We have seen the beginnings of the USS Fort Worth since its inception over 5 years ago to its commissioning in Galveston in 2012. Most recently the Literal Combat Ship (LCS) was put into action to assist in search and recovery efforts of the AirAsia flight in the Java Sea. Now Ben Fay, a Brewer High School graduate and Commanding Officer of VR-59, has led a crew to Singapore to aid in the transfer of crew members aboard the ship.
VR-59, “The Lone Star Express,” a Fort Worth, Texas based Navy Fleet Logistics Support Squadron, is staying true to its Texas roots by providing the airlift support for the crew swap of USS FORT WORTH (LCS 3), currently deployed to Singapore as part of the Navy’s strategic rebalance to the Pacific. The aircraft departed for Singapore Feb. 8, with a fresh crew for the deployed ship. The off-going USS FORT WORTH crew returned home to San Diego this past week with VR-59 after a four month deployment.
VR-59 is attached to the Navy’s Fleet Logistics Support Wing (FLSW) and operates three C-40A Clippers, a cargo/passenger variant of the Boeing 737-700. These aircraft provide around the clock, worldwide logistics support for Navy forces, making them the perfect airlift solution for the challenges of an LCS crew swap.

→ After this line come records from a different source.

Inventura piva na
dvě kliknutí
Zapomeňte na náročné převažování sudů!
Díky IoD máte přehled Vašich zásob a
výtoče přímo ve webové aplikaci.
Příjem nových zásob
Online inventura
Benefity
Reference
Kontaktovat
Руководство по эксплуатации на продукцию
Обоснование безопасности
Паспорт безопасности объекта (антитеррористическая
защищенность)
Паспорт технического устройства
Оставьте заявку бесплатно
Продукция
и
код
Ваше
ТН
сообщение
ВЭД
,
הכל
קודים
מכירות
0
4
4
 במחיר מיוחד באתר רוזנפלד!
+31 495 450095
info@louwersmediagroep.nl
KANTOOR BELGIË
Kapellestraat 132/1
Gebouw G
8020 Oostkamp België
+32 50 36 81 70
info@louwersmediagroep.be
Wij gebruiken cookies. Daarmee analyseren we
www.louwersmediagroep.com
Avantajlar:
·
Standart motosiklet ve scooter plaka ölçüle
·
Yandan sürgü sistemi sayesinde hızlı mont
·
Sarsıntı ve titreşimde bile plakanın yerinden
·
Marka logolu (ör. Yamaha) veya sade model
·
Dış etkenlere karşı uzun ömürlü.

“As the sole operator of land-based air logistics aircraft for our Navy, we perform a unique mission that is focused on enabling the war-fighting readiness of the Fleet,” said Capt. Mark O. Bailey, Commodore of the Navy’s Fleet Logistics Support Wing (FLSW). “We understand the unique air logistics requirements of the units we support and are dedicated to meeting those needs around the world. A forward deployed fleet with a dynamic operational schedule demands flexible, responsive air logistics support. We deliver that capability to Navy units worldwide and are proud to provide unparalleled air logistics support to the LCS community, including their crew swaps.”
USS FORT WORTH is the first LCS to deploy under the 3-2-1 manning concept, swapping fully trained crews roughly every four months. This concept will allow the ship to deploy six months longer than USS FREEDOM, which swapped crews once in 10 months, extending LCS forward presence and reducing crew fatigue for the 16-month deployment. It is named “3-2-1” because three rotational crews will support two LCS ships and maintain one deployed ship.
“The challenge that the LCS community faced was to determine the most operationally
effective and cost efficient method to swap their crews. Almost immediately, the
concept of managing a wholesale crew swap using Navy’s own airlift assets emerged as the best solution. Being based out of Fort Worth ourselves, we’re more than honored to support our Shipmates deployed with USS FORT WORTH,” said CDR Ben Fay, Commanding Officer of VR-59.